Como todo aquel que se atreve a coquetear con cierto relativismo, Gilles Lipovetsky es un tipo incómodo. Demuestra que en efecto el debate sobre la globalización no ha tenido lugar dada la ausencia de puntos de convergencia entre ambos polos que lo oligopolizan (pongamos por caso a Thomas Friedman y su teoría de los arcos dorados a un lado del ring, o bien el descarnado nihilismo capitalista del que Jerry Rubin se pavonea en La revolución y nosotros, que la quisimos tanto[1]; y a Ignacio Ramonet como posible representante del enjambre altermundialista en la esquina contraria); aquí (parece que) no hay espacio para puntos intermedios. Pero solo hasta que Lipovetsky llega y dice: «Nuestro universo social nos da derecho a ser a la vez optimistas y pesimistas. No hay contradicción: todo depende de la esfera de la realidad de que se hable.» Lipovetsky tiene criterio.
Cioran asumió en Ese maldito yo que: «Con razón en cada época se cree asistir a la desaparición de los últimos rastros del Paraíso terrestre»[2]; y ahora, el sociólogo francés: «Yo me he negado siempre a la denuncia apocalíptica, es demasiado fácil.»
Lipovetsky representa mi ideal de creatividad, la necesidad imperante de buscar y forzar nuevos puntos de vista. Una dialéctica de oposición. Y es por esto por lo que inicia su obra a principios de los ochenta:
Quizá sea útil recordar el contexto intelectual en que escribí La era del vacío. A fines de los años setenta y principios de los ochenta, el marxismo estaba en el centro de la palestra intelectual. Los problemas de la «falsa conciencia», la alienación y la manipulación estaban a la orden del día.» Y también: «Contra las escuelas de la sospecha, quise destacar el proceso de liberación del individuo, en relación con las imposiciones colectivas, que se concretaba en la liberación sexual, la emancipación de las costumbres, la ruptura del compromiso ideológico, la vida “a la carta”.
Como ya señala su entrevistador, Bertrand Richard, —y aunque Gilles dice que «a los lectores un poco atentos no se les escapó que la revolución individual-narcisista no era un fenómeno totalmente positivo»— se observa una constante ansiedad hacia los derroteros de la sociedad de hiperconsumo no exenta de polémica. El sociólogo justifica el aumento de la decepción tras la libertad de clases recordando a Durkheim: «puso de relieve el alcance de la decepción y el descontento en las modernas sociedades individualistas, que, a causa de su movilidad y su anomia, ya no ponen límites a los deseos. En las sociedades antiguas, los individuos vivían en armonía con su condición social y no deseaban más que lo que podían esperar legítimamente: en consecuencia, las decepciones y las insatisfacciones no pasaban de cierto umbral.» ¡Wow!

- - - - - - -

» CONSIGNA ESCRITA:
¿Puedes reescribir el texto sobre Lipovetsky empezando por "Como todo aquel" y continuando hasta "Lipovetsky tiene criterio.", pero reemplazando "ring" por "cuadrilátero"? El listado no tiene ningún papel aquí.

» MATERIAL PROPORCIONADO:

- - - - - - -

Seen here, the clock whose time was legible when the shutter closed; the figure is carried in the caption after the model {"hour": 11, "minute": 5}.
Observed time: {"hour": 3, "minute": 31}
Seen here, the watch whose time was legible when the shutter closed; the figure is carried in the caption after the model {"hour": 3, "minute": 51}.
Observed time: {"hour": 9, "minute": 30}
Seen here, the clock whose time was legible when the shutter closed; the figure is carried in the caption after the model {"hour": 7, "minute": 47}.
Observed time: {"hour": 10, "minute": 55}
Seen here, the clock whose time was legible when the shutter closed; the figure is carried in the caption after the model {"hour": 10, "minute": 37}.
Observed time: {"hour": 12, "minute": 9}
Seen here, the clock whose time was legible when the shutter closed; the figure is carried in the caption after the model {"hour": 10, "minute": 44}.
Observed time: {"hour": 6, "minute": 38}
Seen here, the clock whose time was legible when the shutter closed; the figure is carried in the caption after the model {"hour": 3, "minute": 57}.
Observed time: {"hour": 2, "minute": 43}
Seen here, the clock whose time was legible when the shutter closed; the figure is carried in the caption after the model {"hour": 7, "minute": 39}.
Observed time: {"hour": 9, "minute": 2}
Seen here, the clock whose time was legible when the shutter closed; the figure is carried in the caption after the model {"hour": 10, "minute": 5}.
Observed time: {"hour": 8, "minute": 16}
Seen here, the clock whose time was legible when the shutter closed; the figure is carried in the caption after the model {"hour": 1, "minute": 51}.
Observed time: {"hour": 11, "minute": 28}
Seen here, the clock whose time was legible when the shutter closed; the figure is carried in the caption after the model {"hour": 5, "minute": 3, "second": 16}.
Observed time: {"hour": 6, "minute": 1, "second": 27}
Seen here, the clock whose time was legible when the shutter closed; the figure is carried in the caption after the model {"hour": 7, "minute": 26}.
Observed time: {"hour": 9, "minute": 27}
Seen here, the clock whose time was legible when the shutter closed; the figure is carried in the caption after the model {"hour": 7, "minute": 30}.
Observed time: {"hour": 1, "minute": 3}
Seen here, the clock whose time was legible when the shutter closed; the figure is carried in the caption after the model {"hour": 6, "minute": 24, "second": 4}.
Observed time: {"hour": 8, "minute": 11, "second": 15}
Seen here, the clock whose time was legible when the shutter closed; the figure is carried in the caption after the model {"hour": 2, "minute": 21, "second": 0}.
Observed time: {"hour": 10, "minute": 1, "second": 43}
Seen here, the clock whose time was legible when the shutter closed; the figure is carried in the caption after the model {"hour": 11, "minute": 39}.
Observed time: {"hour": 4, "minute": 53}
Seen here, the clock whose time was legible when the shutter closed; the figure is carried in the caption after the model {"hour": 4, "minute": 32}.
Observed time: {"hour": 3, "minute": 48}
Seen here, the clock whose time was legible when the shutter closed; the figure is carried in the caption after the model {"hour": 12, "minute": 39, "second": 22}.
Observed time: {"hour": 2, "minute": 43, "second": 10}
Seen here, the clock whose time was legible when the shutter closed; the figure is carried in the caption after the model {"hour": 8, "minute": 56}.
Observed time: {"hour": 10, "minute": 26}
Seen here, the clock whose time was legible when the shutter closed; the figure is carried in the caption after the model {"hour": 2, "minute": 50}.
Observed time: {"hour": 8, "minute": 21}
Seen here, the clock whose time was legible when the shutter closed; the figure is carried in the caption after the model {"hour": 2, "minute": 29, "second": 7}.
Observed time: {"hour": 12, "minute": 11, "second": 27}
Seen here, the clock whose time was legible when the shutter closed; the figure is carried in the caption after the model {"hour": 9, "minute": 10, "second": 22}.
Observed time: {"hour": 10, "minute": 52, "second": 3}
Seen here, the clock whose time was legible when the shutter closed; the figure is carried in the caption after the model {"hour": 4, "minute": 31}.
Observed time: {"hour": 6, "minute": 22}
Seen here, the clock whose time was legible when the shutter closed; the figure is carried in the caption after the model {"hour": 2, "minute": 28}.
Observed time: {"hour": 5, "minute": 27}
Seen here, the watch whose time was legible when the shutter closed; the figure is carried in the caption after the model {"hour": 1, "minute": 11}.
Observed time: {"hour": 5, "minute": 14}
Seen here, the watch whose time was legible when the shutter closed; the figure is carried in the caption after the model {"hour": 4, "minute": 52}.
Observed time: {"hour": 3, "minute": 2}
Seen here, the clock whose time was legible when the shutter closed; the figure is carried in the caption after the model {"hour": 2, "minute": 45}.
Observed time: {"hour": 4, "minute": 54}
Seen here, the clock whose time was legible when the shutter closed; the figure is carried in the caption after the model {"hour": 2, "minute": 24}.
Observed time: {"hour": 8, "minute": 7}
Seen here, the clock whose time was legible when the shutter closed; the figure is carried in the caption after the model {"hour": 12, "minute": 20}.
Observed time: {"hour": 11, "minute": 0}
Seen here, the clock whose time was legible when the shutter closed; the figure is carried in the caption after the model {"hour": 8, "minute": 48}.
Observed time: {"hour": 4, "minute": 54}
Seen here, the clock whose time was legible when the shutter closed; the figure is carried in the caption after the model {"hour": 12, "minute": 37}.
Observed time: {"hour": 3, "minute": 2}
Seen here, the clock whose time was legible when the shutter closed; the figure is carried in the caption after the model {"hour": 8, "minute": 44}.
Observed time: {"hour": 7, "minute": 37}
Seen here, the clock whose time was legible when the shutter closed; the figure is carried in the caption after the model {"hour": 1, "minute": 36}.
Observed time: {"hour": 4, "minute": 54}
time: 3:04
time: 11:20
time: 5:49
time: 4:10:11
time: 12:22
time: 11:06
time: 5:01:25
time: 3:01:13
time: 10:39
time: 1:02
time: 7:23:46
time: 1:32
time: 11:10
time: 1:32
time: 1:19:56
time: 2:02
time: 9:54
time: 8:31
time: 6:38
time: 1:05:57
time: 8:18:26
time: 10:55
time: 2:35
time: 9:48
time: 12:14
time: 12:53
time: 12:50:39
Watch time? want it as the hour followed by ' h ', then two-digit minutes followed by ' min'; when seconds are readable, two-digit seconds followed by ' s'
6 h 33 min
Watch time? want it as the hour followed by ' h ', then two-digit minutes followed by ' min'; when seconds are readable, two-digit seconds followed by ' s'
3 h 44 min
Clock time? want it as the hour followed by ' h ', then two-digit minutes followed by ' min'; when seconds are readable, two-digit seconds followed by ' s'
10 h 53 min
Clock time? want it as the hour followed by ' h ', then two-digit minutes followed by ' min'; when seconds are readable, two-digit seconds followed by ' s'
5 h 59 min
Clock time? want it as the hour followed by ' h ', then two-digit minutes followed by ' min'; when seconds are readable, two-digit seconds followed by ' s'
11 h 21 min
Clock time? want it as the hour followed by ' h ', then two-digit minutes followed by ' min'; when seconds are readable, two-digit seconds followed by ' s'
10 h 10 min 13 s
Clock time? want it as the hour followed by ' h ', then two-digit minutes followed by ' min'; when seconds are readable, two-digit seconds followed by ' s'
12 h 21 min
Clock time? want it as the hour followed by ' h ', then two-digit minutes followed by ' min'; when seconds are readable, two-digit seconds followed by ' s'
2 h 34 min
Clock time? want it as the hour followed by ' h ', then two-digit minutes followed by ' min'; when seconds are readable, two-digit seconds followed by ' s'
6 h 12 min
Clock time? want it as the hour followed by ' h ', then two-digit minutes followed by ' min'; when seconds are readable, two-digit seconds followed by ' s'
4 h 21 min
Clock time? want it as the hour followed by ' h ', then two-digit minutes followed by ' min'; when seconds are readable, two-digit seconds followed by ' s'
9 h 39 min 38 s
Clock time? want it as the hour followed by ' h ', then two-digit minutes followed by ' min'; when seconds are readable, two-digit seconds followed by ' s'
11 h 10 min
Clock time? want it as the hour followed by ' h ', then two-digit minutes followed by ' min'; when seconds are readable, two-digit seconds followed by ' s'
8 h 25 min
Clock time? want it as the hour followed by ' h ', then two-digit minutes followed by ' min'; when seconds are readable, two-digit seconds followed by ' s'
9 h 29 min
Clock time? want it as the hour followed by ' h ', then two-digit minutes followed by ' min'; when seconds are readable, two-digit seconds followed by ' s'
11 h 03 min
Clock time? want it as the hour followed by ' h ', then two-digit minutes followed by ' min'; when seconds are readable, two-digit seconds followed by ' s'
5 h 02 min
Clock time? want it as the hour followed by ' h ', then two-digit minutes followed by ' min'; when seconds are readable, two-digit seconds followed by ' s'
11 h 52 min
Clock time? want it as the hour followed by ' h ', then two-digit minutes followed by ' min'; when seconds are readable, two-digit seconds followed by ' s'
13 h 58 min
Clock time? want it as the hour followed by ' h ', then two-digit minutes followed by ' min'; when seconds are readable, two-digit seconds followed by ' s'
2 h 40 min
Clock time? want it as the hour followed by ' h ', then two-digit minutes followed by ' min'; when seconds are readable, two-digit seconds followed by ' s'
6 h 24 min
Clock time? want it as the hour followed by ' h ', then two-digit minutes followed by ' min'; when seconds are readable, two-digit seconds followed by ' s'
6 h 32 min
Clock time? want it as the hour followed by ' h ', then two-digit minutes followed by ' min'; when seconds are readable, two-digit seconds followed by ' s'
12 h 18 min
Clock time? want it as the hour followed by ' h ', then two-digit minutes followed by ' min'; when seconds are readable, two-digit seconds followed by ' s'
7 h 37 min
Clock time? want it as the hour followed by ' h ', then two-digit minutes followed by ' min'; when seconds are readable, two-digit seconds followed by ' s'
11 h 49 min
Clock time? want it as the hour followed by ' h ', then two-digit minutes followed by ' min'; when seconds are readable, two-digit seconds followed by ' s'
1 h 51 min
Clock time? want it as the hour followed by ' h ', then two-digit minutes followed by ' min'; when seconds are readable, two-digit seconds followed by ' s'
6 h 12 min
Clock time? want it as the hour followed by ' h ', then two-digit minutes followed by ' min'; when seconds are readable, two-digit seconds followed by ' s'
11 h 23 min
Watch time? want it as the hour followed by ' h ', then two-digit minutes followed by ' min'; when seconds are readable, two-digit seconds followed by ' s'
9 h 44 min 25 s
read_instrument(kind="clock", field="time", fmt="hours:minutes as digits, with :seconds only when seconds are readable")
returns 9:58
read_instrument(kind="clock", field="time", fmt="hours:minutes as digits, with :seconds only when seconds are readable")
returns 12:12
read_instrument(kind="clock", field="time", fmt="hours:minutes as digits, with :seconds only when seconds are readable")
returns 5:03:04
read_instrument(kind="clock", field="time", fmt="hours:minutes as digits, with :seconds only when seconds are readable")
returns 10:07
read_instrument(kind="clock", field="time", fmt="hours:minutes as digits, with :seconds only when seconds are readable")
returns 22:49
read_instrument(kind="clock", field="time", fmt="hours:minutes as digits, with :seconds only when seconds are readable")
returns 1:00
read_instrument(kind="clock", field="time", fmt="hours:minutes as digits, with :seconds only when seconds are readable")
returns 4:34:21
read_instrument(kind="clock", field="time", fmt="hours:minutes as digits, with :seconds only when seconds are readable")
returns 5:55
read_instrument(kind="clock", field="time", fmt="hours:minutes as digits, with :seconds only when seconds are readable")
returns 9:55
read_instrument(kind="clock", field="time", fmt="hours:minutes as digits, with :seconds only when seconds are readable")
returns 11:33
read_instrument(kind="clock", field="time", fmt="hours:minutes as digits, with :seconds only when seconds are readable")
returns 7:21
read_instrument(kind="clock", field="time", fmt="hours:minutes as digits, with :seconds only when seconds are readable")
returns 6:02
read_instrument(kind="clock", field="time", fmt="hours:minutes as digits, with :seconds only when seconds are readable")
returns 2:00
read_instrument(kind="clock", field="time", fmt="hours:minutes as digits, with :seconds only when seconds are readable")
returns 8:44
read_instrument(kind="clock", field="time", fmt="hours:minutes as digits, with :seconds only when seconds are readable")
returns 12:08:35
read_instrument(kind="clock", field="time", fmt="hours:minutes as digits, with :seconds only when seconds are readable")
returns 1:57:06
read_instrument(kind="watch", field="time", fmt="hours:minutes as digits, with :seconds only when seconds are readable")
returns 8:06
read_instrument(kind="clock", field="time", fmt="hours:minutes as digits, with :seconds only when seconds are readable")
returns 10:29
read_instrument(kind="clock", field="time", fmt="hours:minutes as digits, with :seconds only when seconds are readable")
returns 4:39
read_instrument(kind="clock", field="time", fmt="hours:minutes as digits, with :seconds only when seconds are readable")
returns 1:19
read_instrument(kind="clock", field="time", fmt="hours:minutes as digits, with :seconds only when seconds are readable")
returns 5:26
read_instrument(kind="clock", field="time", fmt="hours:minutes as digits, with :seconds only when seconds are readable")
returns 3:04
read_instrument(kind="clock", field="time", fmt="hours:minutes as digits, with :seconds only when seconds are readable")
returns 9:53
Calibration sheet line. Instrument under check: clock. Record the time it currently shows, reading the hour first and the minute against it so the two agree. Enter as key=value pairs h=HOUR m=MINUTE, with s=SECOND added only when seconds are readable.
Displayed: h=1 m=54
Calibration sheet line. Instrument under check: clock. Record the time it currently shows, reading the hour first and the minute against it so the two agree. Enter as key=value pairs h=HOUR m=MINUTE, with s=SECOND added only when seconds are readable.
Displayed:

- - - - - - -

» RESPUESTA DEL EJERCICIO:
Como todo aquel que se atreve a coquetear con cierto relativismo, Gilles Lipovetsky es un tipo incómodo. Demuestra que en efecto el debate sobre la globalización no ha tenido lugar dada la ausencia de puntos de convergencia entre ambos polos que lo oligopolizan (pongamos por caso a Thomas Friedman y su teoría de los arcos dorados a un lado del cuadrilátero, o bien el descarnado nihilismo capitalista del que Jerry Rubin se pavonea en La revolución y nosotros, que la quisimos tanto[1]; y a Ignacio Ramonet como posible representante del enjambre altermundialista en la esquina contraria); aquí (parece que) no hay espacio para puntos intermedios. Pero solo hasta que Lipovetsky llega y dice: «Nuestro universo social nos da derecho a ser a la vez optimistas y pesimistas. No hay contradicción: todo depende de la esfera de la realidad de que se hable.» Lipovetsky tiene criterio.